Ar expression is reduced in Stat5MKO soleus muscle, while slow-twitch fibers are unchanged. A, B) Transverse soleus muscle frozen sections stained for slow-twitch myosin heavy chain slow isoform. A) Control mice have abundant type I slow-twitch fibers. B) Stat5MKO soleus has similar slow-twitch fibers compared to control. C, D) Real-time PCR analysis of Myh7 and Ar expression in soleus muscle from untreated 3-mo-old male Stat5MKO and control mice.

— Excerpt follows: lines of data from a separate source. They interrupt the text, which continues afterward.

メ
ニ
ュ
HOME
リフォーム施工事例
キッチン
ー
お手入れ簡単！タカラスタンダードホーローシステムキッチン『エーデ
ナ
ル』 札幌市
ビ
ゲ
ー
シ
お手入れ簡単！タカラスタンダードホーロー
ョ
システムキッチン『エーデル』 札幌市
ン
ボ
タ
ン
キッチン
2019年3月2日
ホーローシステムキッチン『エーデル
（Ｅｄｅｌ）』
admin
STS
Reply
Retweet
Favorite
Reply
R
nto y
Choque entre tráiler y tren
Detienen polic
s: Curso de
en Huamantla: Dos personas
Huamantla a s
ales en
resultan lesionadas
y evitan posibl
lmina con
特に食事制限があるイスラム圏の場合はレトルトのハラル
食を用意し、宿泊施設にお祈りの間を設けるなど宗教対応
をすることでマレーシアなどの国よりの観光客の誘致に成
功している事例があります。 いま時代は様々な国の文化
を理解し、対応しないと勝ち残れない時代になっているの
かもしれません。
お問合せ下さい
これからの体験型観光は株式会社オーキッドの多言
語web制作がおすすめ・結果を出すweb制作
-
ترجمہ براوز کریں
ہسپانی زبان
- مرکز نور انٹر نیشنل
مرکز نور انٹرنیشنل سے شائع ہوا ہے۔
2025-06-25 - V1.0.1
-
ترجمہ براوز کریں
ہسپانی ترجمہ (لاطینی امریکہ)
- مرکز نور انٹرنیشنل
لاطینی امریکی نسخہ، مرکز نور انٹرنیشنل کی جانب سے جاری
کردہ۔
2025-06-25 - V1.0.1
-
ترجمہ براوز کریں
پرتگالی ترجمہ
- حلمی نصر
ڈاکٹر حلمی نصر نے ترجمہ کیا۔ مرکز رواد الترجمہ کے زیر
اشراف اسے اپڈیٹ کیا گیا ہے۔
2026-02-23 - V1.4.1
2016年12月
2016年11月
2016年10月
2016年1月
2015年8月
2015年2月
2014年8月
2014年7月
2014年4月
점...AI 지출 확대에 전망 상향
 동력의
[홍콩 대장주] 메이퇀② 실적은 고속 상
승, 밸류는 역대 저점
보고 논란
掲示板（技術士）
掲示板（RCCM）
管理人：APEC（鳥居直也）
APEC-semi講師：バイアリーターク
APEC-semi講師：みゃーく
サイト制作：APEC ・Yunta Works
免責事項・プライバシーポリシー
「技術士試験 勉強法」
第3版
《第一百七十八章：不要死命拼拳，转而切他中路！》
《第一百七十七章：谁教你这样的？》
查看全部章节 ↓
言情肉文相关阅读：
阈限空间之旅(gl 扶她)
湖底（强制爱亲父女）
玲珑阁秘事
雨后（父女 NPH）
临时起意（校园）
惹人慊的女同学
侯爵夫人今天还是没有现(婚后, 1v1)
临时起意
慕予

C) Myh7 expression is similar in control and Stat5MKO soleus, confirming that a fiber shift is not present in this muscle (n=6). D) Ar expression in soleus of Stat5MKO mice (n=6).

Figure 6.

Existence and binding of STAT5a to a conserved GAS site in the Ar gene promoter. A) Schematic of the Ar gene. Vertical boxes indicate translated exon. Location of the conserved GAS sequence is indicated. Gray region containing GAS sequence represents an ∼340-bp region conserved between species. B) Conserved GAS sequence in the AR promoter from multiple mammalian species. C) Results from chromatin immunoprecipitation assays in C2C12 cells. Cells were infected with a constitutively active STAT5a (STAT5a R20)- or GFP-expressing retrovirus. Cross-linked protein/DNA complexes were sonicated and immunoprecipitated with anti-STATa or control antibodies. DNA was amplified from STAT5a-precipitated complexes using specific primers near known (Socs2) and suspected (Ar) GAS regions, respectively, and for a region outside of a known STAT5a/b binding site (outside). Data represent averages of 2 separate experiments with the range indicated.

Figure 7.

Diagram of GH-STAT5a/b-AR regulation in muscle. We propose a model in which GH signals through STAT5a/b to induce AR expression in skeletal muscle tissues. GH can induce autocrine/paracrine IGF-1 production in skeletal muscle through STAT5a/b signaling that may act on skeletal muscle IGF-1 receptors (IGF-1R). In addition, GH/STAT5a/b activation induces expression of the AR. Androgens testosterone and dihydroxytestosterone in males then send an additional growth signal through the AR, controlling male-specific skeletal muscle growth.